When air measures were compared with ground measurements, good correlation demonstrated that air volumes measured at ground stations were the same than those measured from aircrafts. During the first weeks of May, an anticyclone centred over North Sea and Denmark dominated European meteorology, leaving clear skies. This anticyclonic blocking event, which leads to an accumulation of pollutants, has been often found in the European Atlantic Region. In the second half of May, pollution stayed in continental Europe, and some flow regime changes led to two cyclones in northern Italy and Scandinavia. The northern Italy cyclone sent warm and moist air masses towards Central and Eastern Europe, whereas the Scandinavian cyclone threw cold air to Central Europe. The conjunction of these air masses caused cloudiness and rain in the Alps region, the Czech Republic, Southern Poland, Belarus and Russia.
These climatic events affected the aerosol levels found in both air and ground measurements. So, inner recirculation during anticyclone blocking was demonstrated by high pollution levels in Vavihill and Melpitz stations. Moreover, higher black carbon (wastes from incomplete combustion) levels were found in Cabauw station (0.70 μgm−3), probably due to pollutant uptake of anthropogenic emissions from Germany. Melpitz and Cabauw ground stations showed a typical diurnal cycle (with maximums in the morning and minimums in the afternoon), where pollution is vertically mixed during daytime and keeps stationary in the night. High black carbon concentrations were also found in Irish ground station (Mace Head), because of an advection of highly polluted air masses. Around 20% of the air masses getting at Mace Head were originated in the continent.

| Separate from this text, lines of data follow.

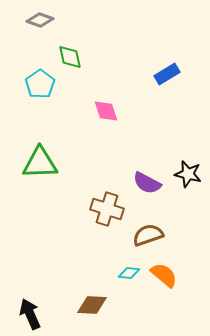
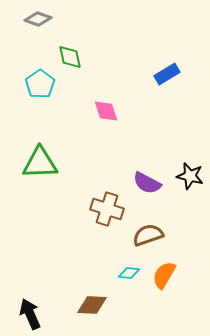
gray diamond: moved 2 px left, 1 px up
black star: moved 2 px right, 2 px down
orange semicircle: rotated 100 degrees counterclockwise
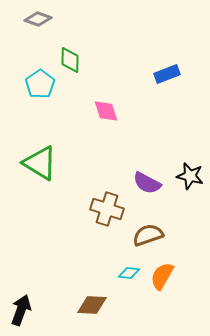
green diamond: moved 3 px down; rotated 12 degrees clockwise
blue rectangle: rotated 10 degrees clockwise
green triangle: rotated 33 degrees clockwise
orange semicircle: moved 2 px left, 1 px down
black arrow: moved 9 px left, 4 px up; rotated 44 degrees clockwise
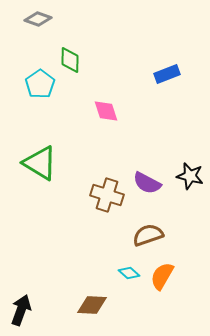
brown cross: moved 14 px up
cyan diamond: rotated 35 degrees clockwise
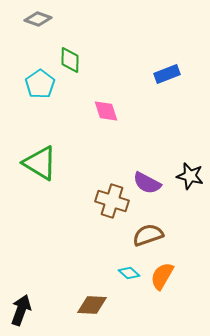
brown cross: moved 5 px right, 6 px down
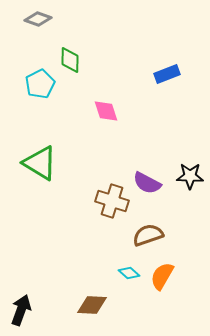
cyan pentagon: rotated 8 degrees clockwise
black star: rotated 12 degrees counterclockwise
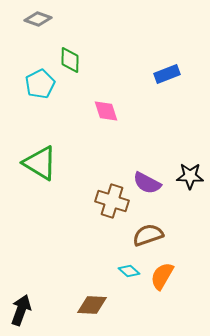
cyan diamond: moved 2 px up
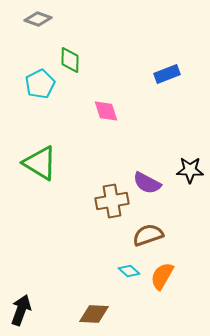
black star: moved 6 px up
brown cross: rotated 28 degrees counterclockwise
brown diamond: moved 2 px right, 9 px down
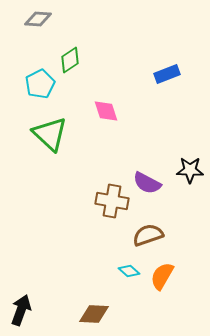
gray diamond: rotated 16 degrees counterclockwise
green diamond: rotated 56 degrees clockwise
green triangle: moved 10 px right, 29 px up; rotated 12 degrees clockwise
brown cross: rotated 20 degrees clockwise
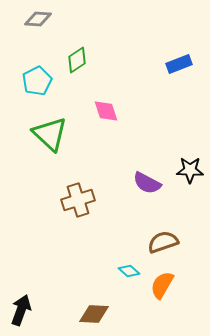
green diamond: moved 7 px right
blue rectangle: moved 12 px right, 10 px up
cyan pentagon: moved 3 px left, 3 px up
brown cross: moved 34 px left, 1 px up; rotated 28 degrees counterclockwise
brown semicircle: moved 15 px right, 7 px down
orange semicircle: moved 9 px down
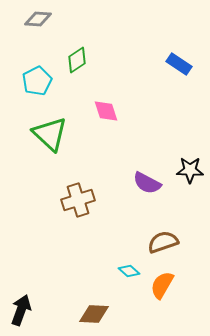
blue rectangle: rotated 55 degrees clockwise
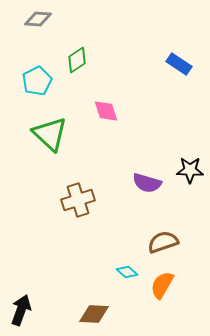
purple semicircle: rotated 12 degrees counterclockwise
cyan diamond: moved 2 px left, 1 px down
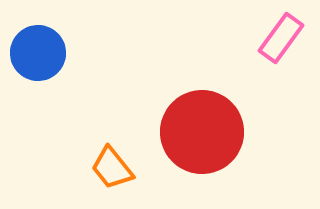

Cloud nuclei number concentrations showed large discrepancies between ground (Hohenpeißenberg station) and airborne measures in South Germany (3600 cm−3 and 8200 cm−3) during the anticyclone period.
This was attributed to fresh air transport in the high parts of boundary level, whereas ground measures reflected aerosol levels from Munich
In the second observed climatic period, black carbon emissions were found to be transported eastward. Additionally, precipitations reduced the pollutions levels. Cloud nuclei number vertical distribution, on its part, showed an almost continuous negative vertical gradient to the top of the boundary layer.
T. Hamburger, G. McMeeking, A. Minikin, W. Birmili, M. Dall’Osto, C. O’Dowd, H. Flentje, B. Henzing,
H. Junninen, A. Kristensson, G. de Leeuw, A. Stohl, J. F. Burkhart, H. Coe, R. Krejci, and A. Petzold. Overview of the synoptic and pollution situation over Europe during the EUCAARI-LONGREX field campaign. Atmos. Chem. Phys., 11, 1065–1082, 2011.